**TEXT UNDER STUDY:**
You need to know wheter a hash has a particular key, regardless of
whatever value may be associated with a key.
The procedure
hash-table-get returns the value associated
to a key in the hash table. If no value is found it returns
the application of its failure-thunk (the third, optional
argument). So to check if a hash table contains a
particular key we must arrange the failure-thunk to return a
value that cannot possibly be held in the hash table. If
hash-table-get returns this value we know the hash table
does not contain the key.
How can the failure-thunk guarantee that the value it
returns will no be in the hash table? The secret is to use
an uninterned symbol, which is a symbol that is guaranteed
not
eq?,
eqv?, or
equal? to any other symbol. Most
Schemes, including
PltScheme, provide the function
gensym
to generate uninterned symbols.
So we can use the function
hash-has-key? below to test for the presence of a key:
(define hash-has-key?
(let ((symbol (gensym)))
(lambda (table key)
(not (eq? (hash-table-get table key (lambda () symbol)) symbol)))))
An example of its use:
> (define hash (make-hash-table))
> (hash-has-key? hash 'foo)
#f
> (hash-table-put! hash 'foo 1)
> (hash-has-key? hash 'foo)
#t
The definition of
hash-has-key? above uses
IdiomStaticVariables to avoid creating the unique symbol
more than once.
It is important that we use an uninterned symbol to check
for the absence of the key as
PltScheme allows any value,
including
#f and
void, to be stored as the value with a
hash table.
In addition to
gensym,
PltScheme provides the function
string->uninterned-symbol which is like
symbol->string
except the symbol is uninterned. This means that two
symbols created with
string->uninterned-symbol could
display the same but in fact not be
eq?,
eqv?, or
equal?

**AVAILABLE DATA:**
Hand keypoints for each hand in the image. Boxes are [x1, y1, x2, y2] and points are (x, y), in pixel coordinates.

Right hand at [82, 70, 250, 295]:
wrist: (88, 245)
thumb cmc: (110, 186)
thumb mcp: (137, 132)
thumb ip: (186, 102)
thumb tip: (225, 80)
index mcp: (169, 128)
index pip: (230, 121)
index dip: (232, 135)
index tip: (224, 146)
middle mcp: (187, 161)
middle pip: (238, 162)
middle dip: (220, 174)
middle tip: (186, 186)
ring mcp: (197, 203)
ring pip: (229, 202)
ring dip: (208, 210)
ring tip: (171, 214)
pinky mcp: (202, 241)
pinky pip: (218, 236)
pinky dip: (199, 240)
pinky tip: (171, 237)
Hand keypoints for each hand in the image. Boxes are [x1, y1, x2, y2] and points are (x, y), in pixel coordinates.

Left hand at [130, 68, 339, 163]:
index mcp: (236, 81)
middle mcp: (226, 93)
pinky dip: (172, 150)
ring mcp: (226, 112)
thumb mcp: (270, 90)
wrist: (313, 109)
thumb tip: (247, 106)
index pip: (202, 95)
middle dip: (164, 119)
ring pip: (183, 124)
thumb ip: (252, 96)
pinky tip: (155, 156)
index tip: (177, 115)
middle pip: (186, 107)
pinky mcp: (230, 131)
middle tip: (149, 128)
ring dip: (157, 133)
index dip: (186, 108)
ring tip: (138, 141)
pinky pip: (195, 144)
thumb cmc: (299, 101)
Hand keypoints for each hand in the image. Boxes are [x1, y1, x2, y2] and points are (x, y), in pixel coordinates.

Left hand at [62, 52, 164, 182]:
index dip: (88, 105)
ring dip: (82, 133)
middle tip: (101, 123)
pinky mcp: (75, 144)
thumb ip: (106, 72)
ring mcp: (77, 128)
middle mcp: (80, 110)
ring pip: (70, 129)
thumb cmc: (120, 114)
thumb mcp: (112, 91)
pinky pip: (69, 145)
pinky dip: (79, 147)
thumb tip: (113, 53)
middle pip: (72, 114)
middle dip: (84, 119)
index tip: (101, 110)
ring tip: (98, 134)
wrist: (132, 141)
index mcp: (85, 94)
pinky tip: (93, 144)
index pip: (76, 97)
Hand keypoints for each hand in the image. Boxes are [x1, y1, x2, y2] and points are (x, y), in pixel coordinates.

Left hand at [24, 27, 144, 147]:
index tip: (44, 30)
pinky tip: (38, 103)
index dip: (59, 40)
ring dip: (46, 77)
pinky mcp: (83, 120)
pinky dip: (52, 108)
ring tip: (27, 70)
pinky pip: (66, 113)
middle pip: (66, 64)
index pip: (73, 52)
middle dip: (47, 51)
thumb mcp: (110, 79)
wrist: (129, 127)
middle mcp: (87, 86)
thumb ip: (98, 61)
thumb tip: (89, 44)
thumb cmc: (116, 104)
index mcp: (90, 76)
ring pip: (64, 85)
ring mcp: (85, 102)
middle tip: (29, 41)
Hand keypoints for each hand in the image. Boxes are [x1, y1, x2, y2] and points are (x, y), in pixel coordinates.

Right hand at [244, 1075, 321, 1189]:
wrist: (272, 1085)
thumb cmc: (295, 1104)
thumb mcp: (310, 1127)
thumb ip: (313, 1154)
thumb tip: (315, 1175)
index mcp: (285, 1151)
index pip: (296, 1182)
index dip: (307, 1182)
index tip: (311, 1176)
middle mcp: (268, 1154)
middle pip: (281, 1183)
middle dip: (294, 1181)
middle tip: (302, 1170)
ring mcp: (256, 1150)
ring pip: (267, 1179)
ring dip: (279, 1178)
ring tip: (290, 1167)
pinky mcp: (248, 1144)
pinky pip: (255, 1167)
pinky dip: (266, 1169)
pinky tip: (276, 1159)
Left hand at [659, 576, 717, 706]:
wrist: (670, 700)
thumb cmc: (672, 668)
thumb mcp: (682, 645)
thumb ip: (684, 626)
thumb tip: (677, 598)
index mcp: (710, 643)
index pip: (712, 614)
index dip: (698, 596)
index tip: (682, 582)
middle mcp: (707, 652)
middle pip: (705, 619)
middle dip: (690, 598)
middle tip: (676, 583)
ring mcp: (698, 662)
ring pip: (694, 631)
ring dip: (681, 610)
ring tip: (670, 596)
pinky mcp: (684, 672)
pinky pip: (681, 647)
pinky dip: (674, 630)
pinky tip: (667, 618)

**EXERCISE REQUIREMENTS:**
1) In the text on checking hash table keys, what does the function gensym generate?
2) Sum up the text on checking hash table keys in two sentences.
3) In the text on checking hash table keys, rewrite the paragraph beginning "How can the failure-thunk guarantee" more briefly, keeping its main facts.

**ANSWERS TO THE TASKS:**
1) Uninterned symbols.

2) To test whether a hash table has a key, hash-table-get is given a failure-thunk that returns an uninterned symbol, which is guaranteed not to be eq?, eqv?, or equal? to any other symbol and so cannot be a value held in the table. The hash-has-key? function is built this way with gensym, and an uninterned symbol is needed because PltScheme allows any value, including #f and void, to be stored in a hash table.

3) The failure-thunk can ensure its return value is not in the hash table by returning an uninterned symbol, which is guaranteed not to be eq?, eqv?, or equal? to any other symbol. Most Schemes, including PltScheme, provide gensym to generate such symbols.